*ABOUT THIS EXERCISE*. Wherever the string "cursor" occurs in a line of these records, report that line.

━━━

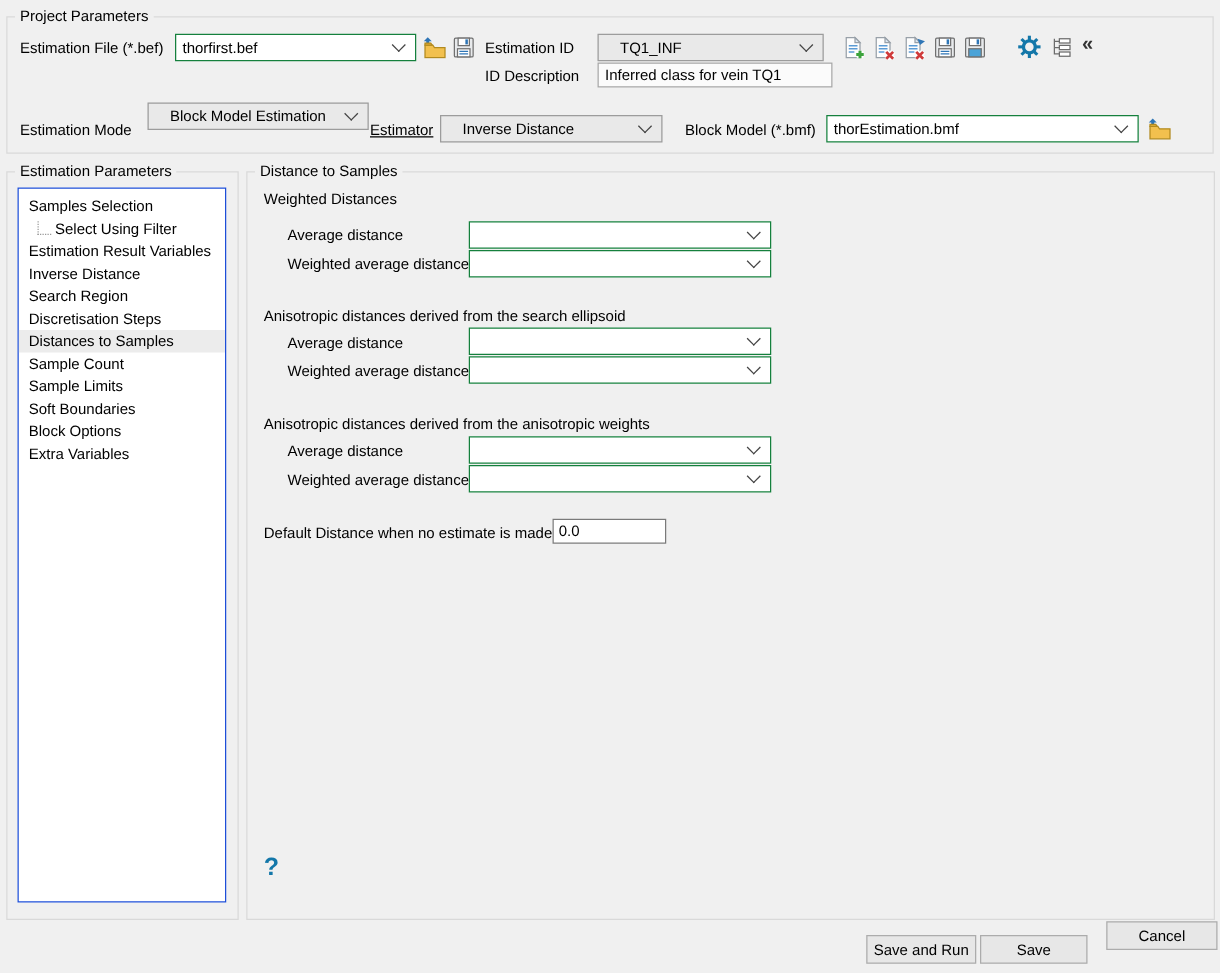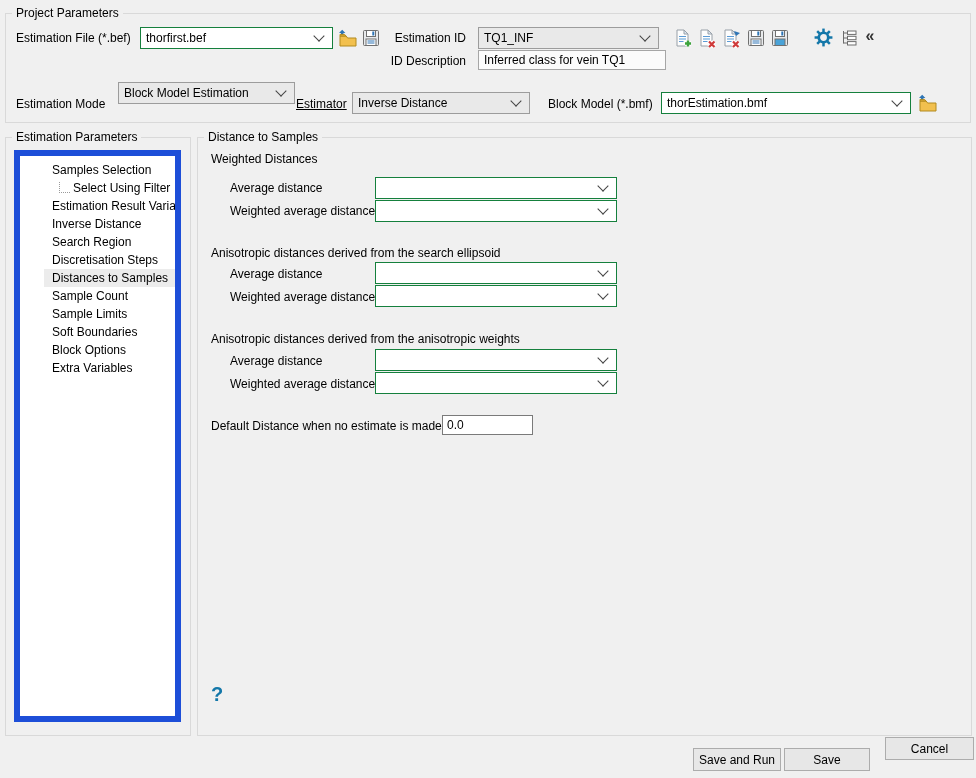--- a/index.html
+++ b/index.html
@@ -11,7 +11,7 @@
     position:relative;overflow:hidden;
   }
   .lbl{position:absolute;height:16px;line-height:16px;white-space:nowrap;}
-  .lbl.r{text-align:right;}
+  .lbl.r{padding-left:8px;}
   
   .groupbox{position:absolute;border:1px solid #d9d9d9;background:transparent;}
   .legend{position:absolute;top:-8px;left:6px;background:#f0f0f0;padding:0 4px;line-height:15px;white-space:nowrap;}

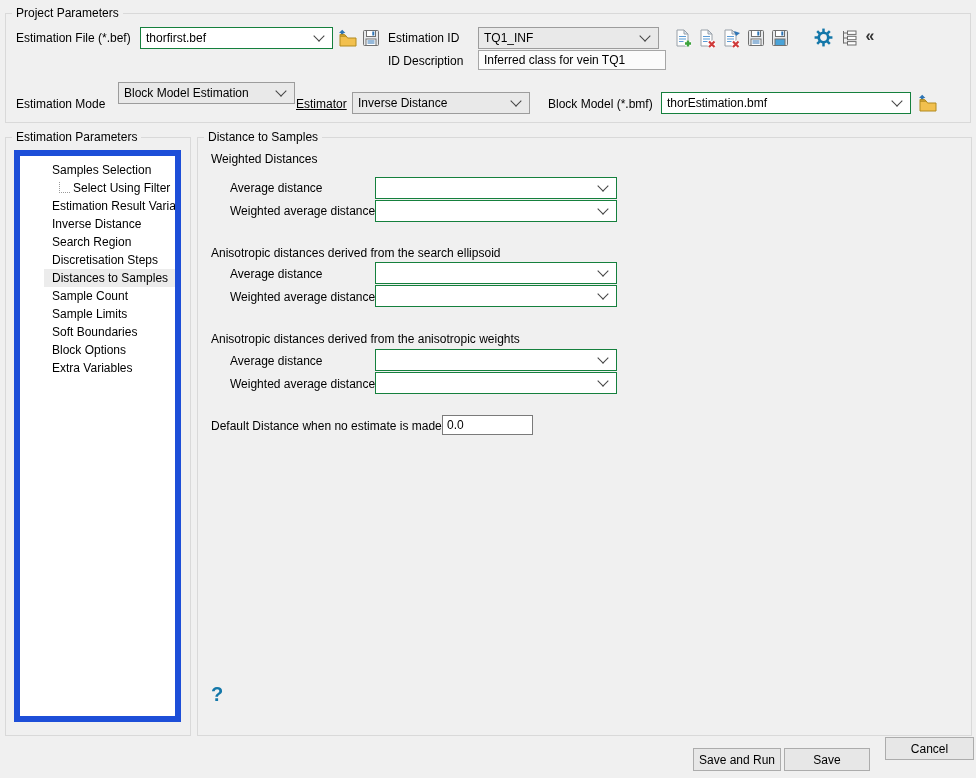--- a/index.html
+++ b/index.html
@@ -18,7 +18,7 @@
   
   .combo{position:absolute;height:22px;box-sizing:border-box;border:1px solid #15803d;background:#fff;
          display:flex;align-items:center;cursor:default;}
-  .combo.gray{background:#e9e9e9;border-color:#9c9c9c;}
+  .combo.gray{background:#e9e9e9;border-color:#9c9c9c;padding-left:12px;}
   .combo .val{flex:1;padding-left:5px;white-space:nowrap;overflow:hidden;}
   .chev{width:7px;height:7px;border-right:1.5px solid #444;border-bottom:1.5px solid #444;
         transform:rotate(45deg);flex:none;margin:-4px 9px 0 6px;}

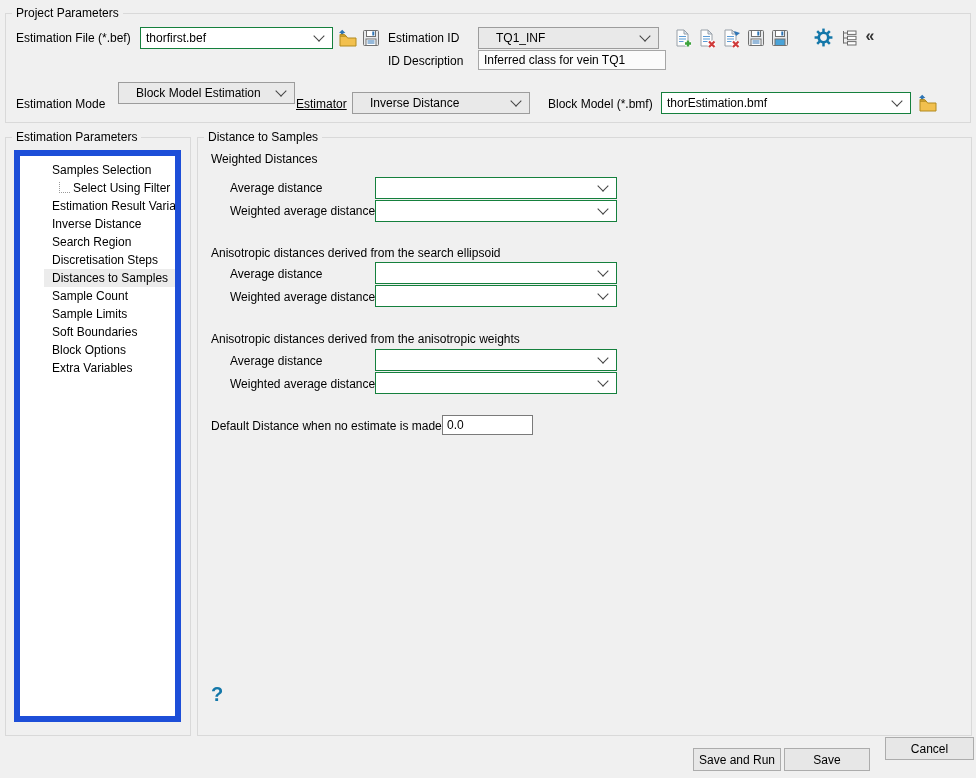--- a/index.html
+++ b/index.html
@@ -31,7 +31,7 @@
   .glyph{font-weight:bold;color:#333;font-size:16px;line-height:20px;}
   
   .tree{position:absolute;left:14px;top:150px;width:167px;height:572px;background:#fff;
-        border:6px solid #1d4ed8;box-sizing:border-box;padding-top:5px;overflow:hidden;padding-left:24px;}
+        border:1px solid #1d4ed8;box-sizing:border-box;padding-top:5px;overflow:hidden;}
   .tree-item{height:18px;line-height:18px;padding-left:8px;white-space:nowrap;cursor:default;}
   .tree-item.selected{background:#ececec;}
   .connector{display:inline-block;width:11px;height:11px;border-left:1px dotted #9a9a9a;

━━━

*SOLUTION TO THIS PROBLEM*.
          display:flex;align-items:center;cursor:default;}
   .tree-item{height:18px;line-height:18px;padding-left:8px;white-space:nowrap;cursor:default;}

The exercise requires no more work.